──────── Document extract

Specifically, the substrate 20 may be, but is not limited to, a silicon substrate, and this embodiment is described by taking the substrate 20 as a silicon substrate as an example. In other examples, the substrate 20 may be a semiconductor substrate such as gallium nitride, gallium arsenide, gallium carbide, silicon carbide, or SOI. The dielectric layer 21 and the test film layer 22 are both formed outside the semiconductor device under test. The dielectric layer 21 and the test film layer 22 may be sequentially deposited on the surface of the substrate 20 by a chemical vapor deposition process, a physical vapor deposition process, or an atomic layer deposition process. And then, the dielectric layer 21 is used as an etching stop layer to etch the test film layer 22, so as to form the groove penetrating through the test film layer 22 along the direction perpendicular to the top surface of the substrate 20 (i.e. the surface of the substrate 20 facing the test film layer 22). The material of the dielectric layer 21 may be, but is not limited to, an oxide material, such as silicon dioxide. In order to avoid over-etching, which affects the accuracy of the measurement of the feature size of the test pattern, the dielectric layer 21 and the test film layer 22 should have a high etching selectivity, for example, the etching selectivity between the dielectric layer 21 and the test film layer 22 is greater than 3.

────────────────

**Work instructions:** Please return the whole passage on the substrate and its etched layers, word for word. The listing after the passage is not needed.

──────── Recorded data

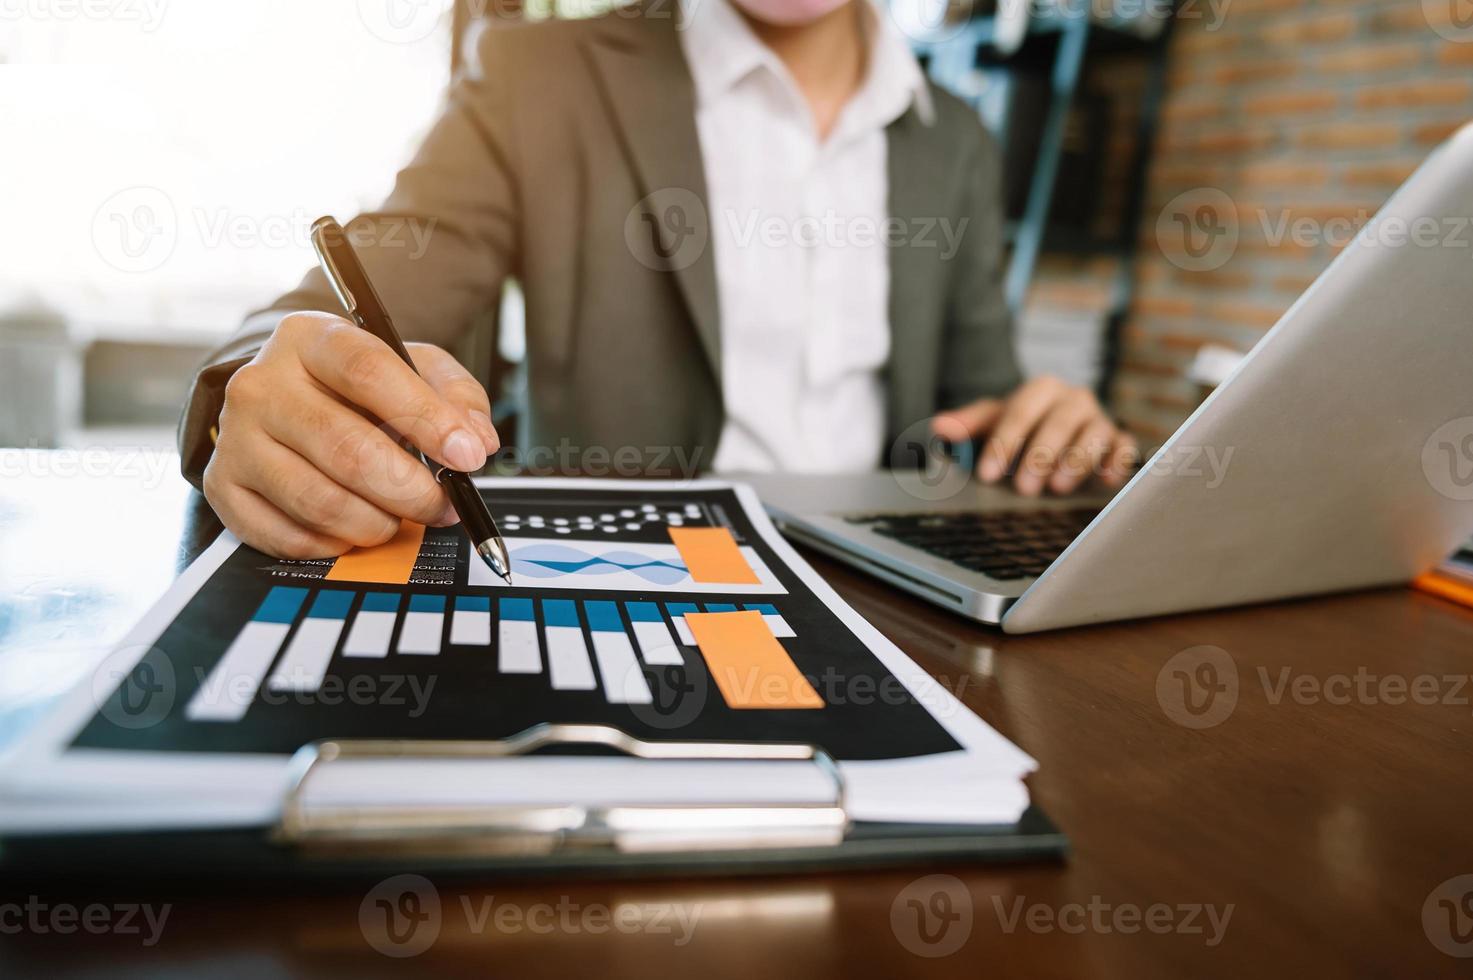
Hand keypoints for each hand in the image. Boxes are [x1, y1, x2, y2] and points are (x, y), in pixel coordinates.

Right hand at [203, 311, 499, 558]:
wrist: (279, 400)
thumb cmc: (352, 387)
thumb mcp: (410, 368)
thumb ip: (454, 395)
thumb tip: (476, 442)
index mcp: (311, 339)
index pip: (369, 373)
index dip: (426, 418)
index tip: (466, 456)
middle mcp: (262, 385)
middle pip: (346, 448)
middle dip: (411, 489)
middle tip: (445, 506)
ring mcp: (236, 439)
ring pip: (320, 500)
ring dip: (378, 522)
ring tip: (401, 517)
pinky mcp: (224, 488)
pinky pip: (289, 536)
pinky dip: (336, 543)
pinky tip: (356, 527)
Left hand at [930, 376, 1137, 496]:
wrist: (1056, 424)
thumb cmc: (1022, 425)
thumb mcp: (993, 420)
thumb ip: (968, 423)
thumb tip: (939, 426)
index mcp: (1041, 389)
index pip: (1020, 413)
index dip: (1003, 444)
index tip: (987, 474)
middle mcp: (1073, 399)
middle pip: (1057, 424)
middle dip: (1039, 456)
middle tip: (1024, 487)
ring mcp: (1098, 418)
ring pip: (1092, 434)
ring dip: (1076, 460)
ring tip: (1058, 487)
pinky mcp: (1117, 439)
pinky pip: (1123, 447)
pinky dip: (1117, 462)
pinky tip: (1106, 481)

────────────────

**Output for this task:**
Specifically, the substrate 20 may be, but is not limited to, a silicon substrate, and this embodiment is described by taking the substrate 20 as a silicon substrate as an example. In other examples, the substrate 20 may be a semiconductor substrate such as gallium nitride, gallium arsenide, gallium carbide, silicon carbide, or SOI. The dielectric layer 21 and the test film layer 22 are both formed outside the semiconductor device under test. The dielectric layer 21 and the test film layer 22 may be sequentially deposited on the surface of the substrate 20 by a chemical vapor deposition process, a physical vapor deposition process, or an atomic layer deposition process. And then, the dielectric layer 21 is used as an etching stop layer to etch the test film layer 22, so as to form the groove penetrating through the test film layer 22 along the direction perpendicular to the top surface of the substrate 20 (i.e. the surface of the substrate 20 facing the test film layer 22). The material of the dielectric layer 21 may be, but is not limited to, an oxide material, such as silicon dioxide. In order to avoid over-etching, which affects the accuracy of the measurement of the feature size of the test pattern, the dielectric layer 21 and the test film layer 22 should have a high etching selectivity, for example, the etching selectivity between the dielectric layer 21 and the test film layer 22 is greater than 3.